Deutsche Bank Said Near Mirror-Trade Deal With U.K., N.Y.by , , and
Bank could resolve probes of billions moved out of Russia
U.S. said to continue criminal investigation of Moscow trades
Deutsche Bank AG is in advanced discussions with U.K. and New York State regulators to settle allegations that it helped move billions of dollars out of Russia without properly alerting authorities, two people familiar with the matter said. A settlement could come as soon as Monday evening.
The U.K.’s Financial Conduct Authority and New York’s Department of Financial Services are conducting civil investigations of the so-called mirror trades by Deutsche Bank’s Moscow office. The settlement amount wasn’t immediately known.
The U.K. resolution is expected to be comparable to the agency’s larger settlements in recent years, which have been in the hundreds of millions of pounds, one of the people familiar with the matter said.
The U.S. Justice Department is separately pursuing a criminal investigation, people with knowledge of the matter have said.
The expected civil settlement was reported earlier by Reuters. Deutsche Bank and the Financial Conduct Authority declined to comment.

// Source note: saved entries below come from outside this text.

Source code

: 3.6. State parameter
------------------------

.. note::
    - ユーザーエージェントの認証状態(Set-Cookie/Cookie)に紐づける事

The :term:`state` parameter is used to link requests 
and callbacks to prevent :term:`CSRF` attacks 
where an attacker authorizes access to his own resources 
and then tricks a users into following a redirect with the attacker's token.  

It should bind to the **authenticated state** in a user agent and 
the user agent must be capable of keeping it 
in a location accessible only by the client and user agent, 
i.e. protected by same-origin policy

Such a settlement would come weeks after Deutsche Bank agreed to a $7.2 billion civil penalty to resolve a U.S. investigation into its sales of toxic mortgage debt. The bank has taken steps to wrap up several regulatory reviews, but investigations into whether it manipulated foreign-currency rates and precious metals prices haven’t been resolved.

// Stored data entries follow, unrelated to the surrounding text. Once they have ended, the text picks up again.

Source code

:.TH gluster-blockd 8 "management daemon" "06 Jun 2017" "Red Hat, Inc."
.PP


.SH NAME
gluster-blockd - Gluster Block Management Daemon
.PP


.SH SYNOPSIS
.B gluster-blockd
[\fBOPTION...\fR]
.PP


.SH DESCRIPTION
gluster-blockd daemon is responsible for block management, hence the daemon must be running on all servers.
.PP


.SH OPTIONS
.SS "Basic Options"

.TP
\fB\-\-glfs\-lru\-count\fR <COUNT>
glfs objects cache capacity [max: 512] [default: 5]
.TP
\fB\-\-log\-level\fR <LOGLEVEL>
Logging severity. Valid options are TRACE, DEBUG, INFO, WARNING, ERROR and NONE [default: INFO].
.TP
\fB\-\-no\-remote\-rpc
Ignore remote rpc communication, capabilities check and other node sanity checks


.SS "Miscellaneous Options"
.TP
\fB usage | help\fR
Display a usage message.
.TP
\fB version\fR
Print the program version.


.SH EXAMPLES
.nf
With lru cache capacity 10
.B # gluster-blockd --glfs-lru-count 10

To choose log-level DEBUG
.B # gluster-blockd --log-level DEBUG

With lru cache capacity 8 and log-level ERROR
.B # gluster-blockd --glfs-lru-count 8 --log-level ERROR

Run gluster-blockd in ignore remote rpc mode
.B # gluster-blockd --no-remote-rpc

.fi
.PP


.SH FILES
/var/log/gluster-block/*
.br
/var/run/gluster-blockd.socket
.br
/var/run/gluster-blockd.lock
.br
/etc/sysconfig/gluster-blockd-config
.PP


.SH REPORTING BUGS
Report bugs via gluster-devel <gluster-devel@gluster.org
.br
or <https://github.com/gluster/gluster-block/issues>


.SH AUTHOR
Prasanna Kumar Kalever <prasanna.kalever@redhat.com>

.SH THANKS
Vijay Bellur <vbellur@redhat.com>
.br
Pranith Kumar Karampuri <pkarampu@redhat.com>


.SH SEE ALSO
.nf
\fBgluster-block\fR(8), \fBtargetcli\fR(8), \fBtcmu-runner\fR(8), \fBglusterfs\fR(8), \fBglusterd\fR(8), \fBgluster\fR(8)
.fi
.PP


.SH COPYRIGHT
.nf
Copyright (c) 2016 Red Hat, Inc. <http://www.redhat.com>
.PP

The Russia probe focused on trades that may have allowed clients to move as much as $10 billion out of the country from 2012 through 2014. Among them were mirror trades, in which a Deutsche Bank counterparty in Russia would buy local blue-chip shares for rubles, while the same stocks would be sold in London for dollars, reviews conducted by the German lender and the local central bank determined.
Although such trades are legal in some cases, the Justice Department was examining whether Deutsche Bank broke anti-money-laundering protocols by not properly vetting them, people familiar with the matter have said. An internal audit by Deutsche Bank found a “systemic” failure in internal controls meant to prevent money laundering and financial crime.

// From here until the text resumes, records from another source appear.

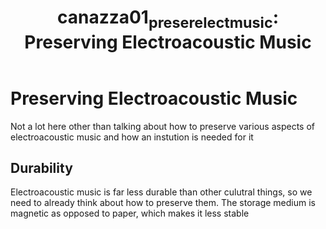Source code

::PROPERTIES:
:ID:       96221fd1-4c34-4110-837d-bf32e2597027
:ROAM_REFS: cite:canazza01_preser_elect_music
:END:
#+TITLE: canazza01_preser_elect_music: Preserving Electroacoustic Music
#+filetags: :preservation:durability:
* Preserving Electroacoustic Music
:PROPERTIES:
:Custom_ID: canazza01_preser_elect_music
:URL: 
:AUTHOR: Canazza, S., & Vidolin, A.
:NOTER_DOCUMENT: ~/dissertation/PDFs/canazza01_preser_elect_music.pdf
:NOTER_PAGE:
:END:


Not a lot here other than talking about how to preserve various aspects of electroacoustic music and how an instution is needed for it
** Durability
   :PROPERTIES:
   :NOTER_PAGE: (1 . 0.36903039073806077)
   :END:
Electroacoustic music is far less durable than other culutral things, so we need to already think about how to preserve them. The storage medium is magnetic as opposed to paper, which makes it less stable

Since its internal audit, the bank has cut much of its operation in Russia. It has also reorganized its regulation, compliance and anti-financial crime operations into a new structure with a global overseer.
Over the last few years, the New York Department of Financial Services, which has the power to rescind a firm’s banking license, has levied billions of dollars of fines against banks that operate in the state.